Peut-être quelque chose d’encore plus surprenant qu’on peut y voir est la grande compétitivité qu’on peut y voir dans toutes les catégories. On peut aller voir les combats avec l’idée que dans les divisions inférieures, les lutteurs sont petits, fins, et sans beaucoup de technique, mais la réalité est que presque tous ceux qui montent sur un dohyo pour combattre le font convaincus de leur force, et montrent un éventail de techniques et une puissance qui laisse tout le monde bouche bée. Et, quand on voit les combats de makushita, on peut comprendre à quel point il est difficile d’atteindre les catégories supérieures, car le niveau y est très comparable à celui des juryo, voire du bas de la makuuchi.

L’un des moments les plus incroyables de tout le voyage est quand on commence à mettre des noms sur les visages de ceux avec qui on a, toutes ces années, partagé sa passion du sumo : Mark, John, Barbara, Katrina, Rob, Harumi, Martina, Doreen, David, Verena… et j’ai même pu propager cette passion à de nouveaux camarades – deux amis de Barcelone que j’ai rencontrés à l’hôtel, et qui ont décidé de se lever très tôt lors du senshuraku pour pouvoir trouver deux tickets pour le Kokugikan, afin d’apprécier l’un des phénomènes les plus traditionnel et intéressant de la culture japonaise.

Les lutteurs… eh bien, certains sont plus sympathiques que d’autres, mais je garderai pour toujours les photos des rikishi à l’entrée du Kokugikan. Et, bien entendu, les photos que j’ai pu faire prendre aux côtés des sumotori, actifs ou retraités, comme l’ozeki Kaio, l’ancien yokozuna Musashimaru, Toki, Kitazakura, et même d’autres moins bien classés comme Minaminoshima, Gagamaru, Tochinoshin, Kainowaka et Kaisei.

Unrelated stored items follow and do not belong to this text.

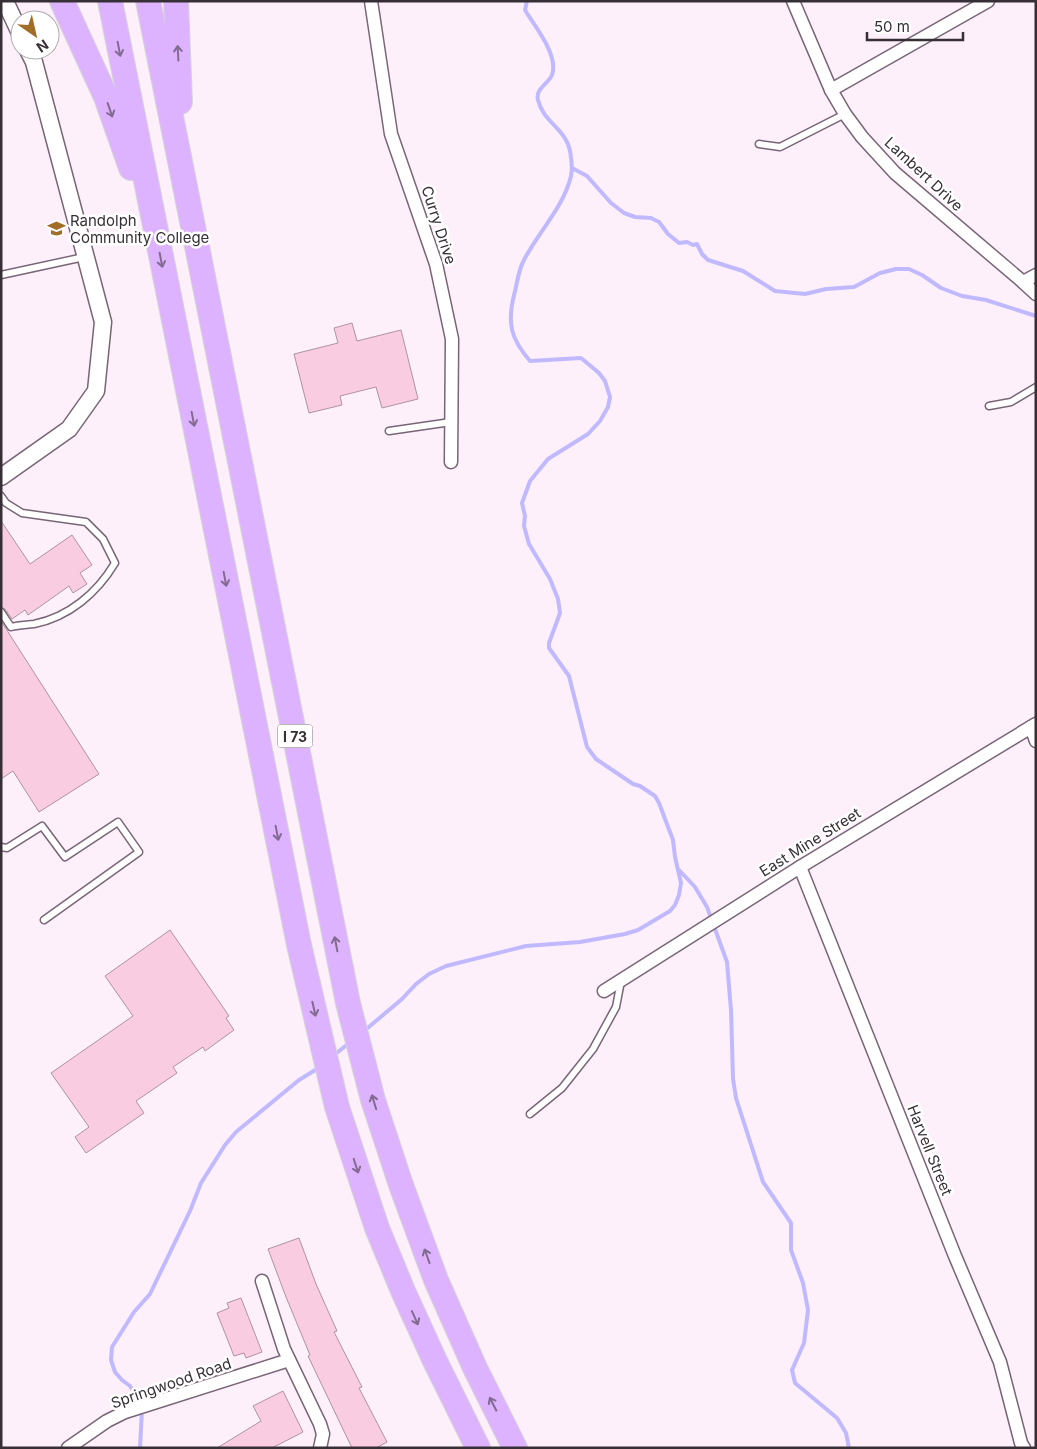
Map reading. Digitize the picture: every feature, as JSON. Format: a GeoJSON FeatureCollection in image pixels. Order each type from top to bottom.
{"type":"FeatureCollection","features":[{"type":"Feature","properties":{"kind":"highway"},"geometry":{"type":"LineString","coordinates":[[62,1],[106,97],[127,159],[152,217]]}},
{"type":"Feature","properties":{"kind":"highway","name":"I 73"},"geometry":{"type":"LineString","coordinates":[[110,1],[299,945],[337,1107],[374,1219],[403,1291],[478,1448]]}},
{"type":"Feature","properties":{"kind":"highway","name":"I 73"},"geometry":{"type":"LineString","coordinates":[[148,1],[346,993],[373,1100],[401,1185],[436,1280],[475,1368],[514,1448]]}},
{"type":"Feature","properties":{"kind":"highway"},"geometry":{"type":"LineString","coordinates":[[176,1],[182,172]]}},
{"type":"Feature","properties":{"kind":"street","name":"Curry Drive"},"geometry":{"type":"LineString","coordinates":[[371,1],[391,134],[436,264],[452,339],[451,462]]}},
{"type":"Feature","properties":{"kind":"street","name":"Lambert Drive"},"geometry":{"type":"LineString","coordinates":[[793,1],[831,90],[845,114],[862,137],[895,173],[1036,294]]}},
{"type":"Feature","properties":{"kind":"street"},"geometry":{"type":"LineString","coordinates":[[831,90],[988,1]]}},
{"type":"Feature","properties":{"kind":"street"},"geometry":{"type":"LineString","coordinates":[[1,477],[70,429],[96,391],[103,322],[33,60]]}},
{"type":"Feature","properties":{"kind":"street"},"geometry":{"type":"LineString","coordinates":[[1023,282],[1036,275]]}},
{"type":"Feature","properties":{"kind":"street"},"geometry":{"type":"LineString","coordinates":[[1033,726],[1036,740]]}},
{"type":"Feature","properties":{"kind":"street","name":"East Mine Street"},"geometry":{"type":"LineString","coordinates":[[604,991],[800,867],[1033,726]]}},
{"type":"Feature","properties":{"kind":"street","name":"Harvell Street"},"geometry":{"type":"LineString","coordinates":[[800,867],[955,1256],[1000,1362],[1020,1443],[1024,1448]]}},
{"type":"Feature","properties":{"kind":"street"},"geometry":{"type":"LineString","coordinates":[[262,1281],[284,1349],[320,1424],[323,1434],[320,1448]]}},
{"type":"Feature","properties":{"kind":"street","name":"Springwood Road"},"geometry":{"type":"LineString","coordinates":[[68,1448],[125,1412],[290,1360]]}},
{"type":"Feature","properties":{"kind":"lane"},"geometry":{"type":"LineString","coordinates":[[759,144],[780,147],[845,114]]}},
{"type":"Feature","properties":{"kind":"lane"},"geometry":{"type":"LineString","coordinates":[[1,275],[86,256]]}},
{"type":"Feature","properties":{"kind":"lane"},"geometry":{"type":"LineString","coordinates":[[989,406],[1011,402],[1036,387]]}},
{"type":"Feature","properties":{"kind":"lane"},"geometry":{"type":"LineString","coordinates":[[389,431],[451,422]]}},
{"type":"Feature","properties":{"kind":"lane"},"geometry":{"type":"LineString","coordinates":[[1,496],[6,504],[22,513],[86,522],[103,540],[115,563],[93,593],[66,613],[35,624],[11,627],[1,612]]}},
{"type":"Feature","properties":{"kind":"lane"},"geometry":{"type":"LineString","coordinates":[[1,846],[7,848],[42,826],[65,857],[118,822],[140,852],[44,920]]}},
{"type":"Feature","properties":{"kind":"lane"},"geometry":{"type":"LineString","coordinates":[[530,1114],[562,1088],[593,1049],[616,1007],[621,980]]}},
{"type":"Feature","properties":{"kind":"building"},"geometry":{"type":"Polygon","coordinates":[[[352,323],[357,341],[401,330],[418,399],[382,408],[376,387],[340,396],[342,405],[309,413],[294,354],[338,343],[334,328],[352,323]]]}},
{"type":"Feature","properties":{"kind":"building"},"geometry":{"type":"Polygon","coordinates":[[[1,521],[30,564],[72,535],[92,565],[80,573],[87,584],[73,593],[69,586],[28,615],[25,610],[12,619],[5,609],[1,607],[1,521]]]}},
{"type":"Feature","properties":{"kind":"building"},"geometry":{"type":"Polygon","coordinates":[[[1,621],[99,774],[39,812],[13,771],[1,779],[1,621]]]}},
{"type":"Feature","properties":{"kind":"building"},"geometry":{"type":"Polygon","coordinates":[[[170,930],[229,1016],[226,1018],[234,1030],[205,1051],[203,1047],[173,1067],[177,1073],[136,1101],[144,1113],[86,1153],[75,1137],[89,1127],[51,1073],[133,1016],[105,976],[170,930]]]}},
{"type":"Feature","properties":{"kind":"building"},"geometry":{"type":"Polygon","coordinates":[[[299,1238],[316,1284],[337,1331],[334,1332],[362,1387],[359,1388],[387,1442],[376,1448],[352,1448],[308,1356],[310,1355],[268,1249],[299,1238]]]}},
{"type":"Feature","properties":{"kind":"building"},"geometry":{"type":"Polygon","coordinates":[[[241,1298],[262,1352],[246,1358],[244,1353],[234,1356],[217,1313],[229,1308],[227,1303],[241,1298]]]}},
{"type":"Feature","properties":{"kind":"building"},"geometry":{"type":"Polygon","coordinates":[[[283,1391],[303,1432],[272,1448],[217,1448],[261,1421],[253,1406],[283,1391]]]}},
{"type":"Feature","properties":{"kind":"waterway"},"geometry":{"type":"LineString","coordinates":[[364,1031],[402,999],[416,984],[429,974],[446,966],[526,946],[580,942],[638,930],[670,911],[679,895],[681,883],[673,840],[655,796],[640,786],[633,784],[596,759],[587,747],[569,676],[549,648],[560,613],[558,599],[550,579],[529,544],[524,526],[525,516],[522,503],[530,481],[548,459],[588,434],[600,421],[608,407],[610,397],[605,381],[599,373],[581,358],[530,361],[518,345],[512,331],[512,305],[521,266],[562,199],[572,169],[566,140],[545,115],[538,100],[538,93],[552,75],[553,67],[545,41],[525,10],[527,1]]}},
{"type":"Feature","properties":{"kind":"waterway"},"geometry":{"type":"LineString","coordinates":[[572,168],[587,176],[611,203],[624,213],[635,217],[651,218],[659,222],[668,234],[679,243],[697,244],[702,254],[708,260],[743,271],[775,291],[805,294],[826,289],[854,287],[880,273],[896,269],[909,269],[941,288],[962,296],[986,300],[1036,316]]}},
{"type":"Feature","properties":{"kind":"waterway"},"geometry":{"type":"LineString","coordinates":[[679,870],[695,887],[707,907],[727,962],[731,1010],[733,1079],[736,1098],[763,1182],[791,1223],[791,1250],[803,1283],[808,1310],[804,1343],[792,1370],[795,1383],[837,1418],[846,1433],[849,1448]]}},
{"type":"Feature","properties":{"kind":"waterway"},"geometry":{"type":"LineString","coordinates":[[333,1056],[349,1043]]}},
{"type":"Feature","properties":{"kind":"waterway"},"geometry":{"type":"LineString","coordinates":[[141,1403],[130,1386],[115,1372],[111,1360],[112,1347],[134,1312],[150,1294],[190,1211],[201,1183],[225,1145],[236,1132],[299,1080],[320,1067]]}},
{"type":"Feature","properties":{"kind":"waterway"},"geometry":{"type":"LineString","coordinates":[[140,1448],[142,1410]]}},
{"type":"Feature","properties":{"kind":"place","name":"Randolph Community College"},"geometry":{"type":"Point","coordinates":[56,229]}}]}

Peut-être que certains pensent que quinze jours à regarder du sumo est quelque peu excessif, mais je peux assurer à tout le monde que cela ne l’est pas. Je dois dire que le temps passe très vite, et tout à coup on réalise qu’on est en train de voir le senshuraku et de dire au revoir à toutes les sensations de cette magie du sumo que l’on a ressenti pour la première fois. L’un de mes amis m’a même dit qu’il était un peu jaloux parce qu’il aimerait bien ressentir encore une fois tout ce que l’on ressent quand on fait le voyage au Japon pour la première fois. Oui, c’est peut-être vrai que ces sensations sont uniques et qu’elles ne reviennent jamais, mais je suis convaincu que la prochaine fois que j’irai au Japon pour voir des combats j’aurai d’autres sensations spéciales, et je me retrouverai encore une fois assis au bord du dohyo à regarder combat après combat.

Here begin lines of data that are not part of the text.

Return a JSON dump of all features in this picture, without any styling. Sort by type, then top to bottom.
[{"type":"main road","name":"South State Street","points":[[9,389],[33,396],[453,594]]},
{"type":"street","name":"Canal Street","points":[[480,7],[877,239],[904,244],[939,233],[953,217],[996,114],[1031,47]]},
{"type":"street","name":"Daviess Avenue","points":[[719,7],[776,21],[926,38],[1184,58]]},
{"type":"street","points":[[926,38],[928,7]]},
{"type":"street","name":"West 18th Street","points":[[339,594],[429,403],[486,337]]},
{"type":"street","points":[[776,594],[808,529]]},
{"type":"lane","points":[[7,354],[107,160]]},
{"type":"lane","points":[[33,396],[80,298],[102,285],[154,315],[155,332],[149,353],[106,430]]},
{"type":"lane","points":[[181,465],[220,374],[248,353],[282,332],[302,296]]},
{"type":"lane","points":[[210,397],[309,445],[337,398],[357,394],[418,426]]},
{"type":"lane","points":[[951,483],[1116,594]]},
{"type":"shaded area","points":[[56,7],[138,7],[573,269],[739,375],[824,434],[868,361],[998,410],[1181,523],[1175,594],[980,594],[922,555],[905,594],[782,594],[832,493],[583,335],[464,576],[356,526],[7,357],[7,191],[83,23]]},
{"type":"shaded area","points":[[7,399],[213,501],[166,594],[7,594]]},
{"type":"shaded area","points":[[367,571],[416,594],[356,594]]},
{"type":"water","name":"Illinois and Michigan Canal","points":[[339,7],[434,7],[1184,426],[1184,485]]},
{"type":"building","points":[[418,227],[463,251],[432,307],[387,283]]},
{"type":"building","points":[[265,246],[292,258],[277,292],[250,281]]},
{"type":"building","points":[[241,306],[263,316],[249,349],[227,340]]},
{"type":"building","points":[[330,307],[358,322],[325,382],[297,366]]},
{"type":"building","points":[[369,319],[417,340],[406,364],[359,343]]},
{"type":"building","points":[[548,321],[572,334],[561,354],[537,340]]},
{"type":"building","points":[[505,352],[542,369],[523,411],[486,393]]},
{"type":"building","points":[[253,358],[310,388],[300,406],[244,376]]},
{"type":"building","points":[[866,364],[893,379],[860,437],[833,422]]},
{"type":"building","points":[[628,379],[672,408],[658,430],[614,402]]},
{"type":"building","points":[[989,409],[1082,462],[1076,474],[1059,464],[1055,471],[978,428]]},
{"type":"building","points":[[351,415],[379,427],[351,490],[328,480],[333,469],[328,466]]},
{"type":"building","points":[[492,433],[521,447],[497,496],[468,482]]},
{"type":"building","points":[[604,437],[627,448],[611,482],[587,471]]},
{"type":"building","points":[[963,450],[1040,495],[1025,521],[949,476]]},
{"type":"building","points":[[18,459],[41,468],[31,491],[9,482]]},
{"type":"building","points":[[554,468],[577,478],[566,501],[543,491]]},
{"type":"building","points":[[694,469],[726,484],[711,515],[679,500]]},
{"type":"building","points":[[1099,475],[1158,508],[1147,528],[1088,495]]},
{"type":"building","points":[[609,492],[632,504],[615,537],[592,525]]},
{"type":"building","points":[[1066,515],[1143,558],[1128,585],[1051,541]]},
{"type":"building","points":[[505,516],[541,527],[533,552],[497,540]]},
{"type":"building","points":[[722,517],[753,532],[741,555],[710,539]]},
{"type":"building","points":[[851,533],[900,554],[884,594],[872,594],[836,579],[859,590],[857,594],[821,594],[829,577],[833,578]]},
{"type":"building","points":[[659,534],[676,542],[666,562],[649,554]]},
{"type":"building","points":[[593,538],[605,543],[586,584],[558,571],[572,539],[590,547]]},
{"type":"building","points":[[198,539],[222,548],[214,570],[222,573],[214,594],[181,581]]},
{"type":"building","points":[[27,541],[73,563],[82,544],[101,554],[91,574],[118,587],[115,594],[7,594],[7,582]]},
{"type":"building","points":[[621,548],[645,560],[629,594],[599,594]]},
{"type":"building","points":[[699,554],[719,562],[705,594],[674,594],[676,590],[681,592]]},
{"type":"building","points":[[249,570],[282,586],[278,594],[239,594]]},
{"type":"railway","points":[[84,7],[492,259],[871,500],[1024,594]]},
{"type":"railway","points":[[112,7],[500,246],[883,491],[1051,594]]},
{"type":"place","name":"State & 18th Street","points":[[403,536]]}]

Peut-être que quelqu’un lisant cet article jusqu’à la fin ne voit pas très clairement de quelles sensations je parle, mais je peux vous assurer que si quelqu’un décide de faire le voyage au Japon pour voir un tournoi, il fera la même expérience que ce dont je viens de parler. Et c’est parce que le sumo n’est pas seulement un sport, c’est bien plus que ça. Et qu’il est nécessaire de le voir en direct pour le ressentir pleinement.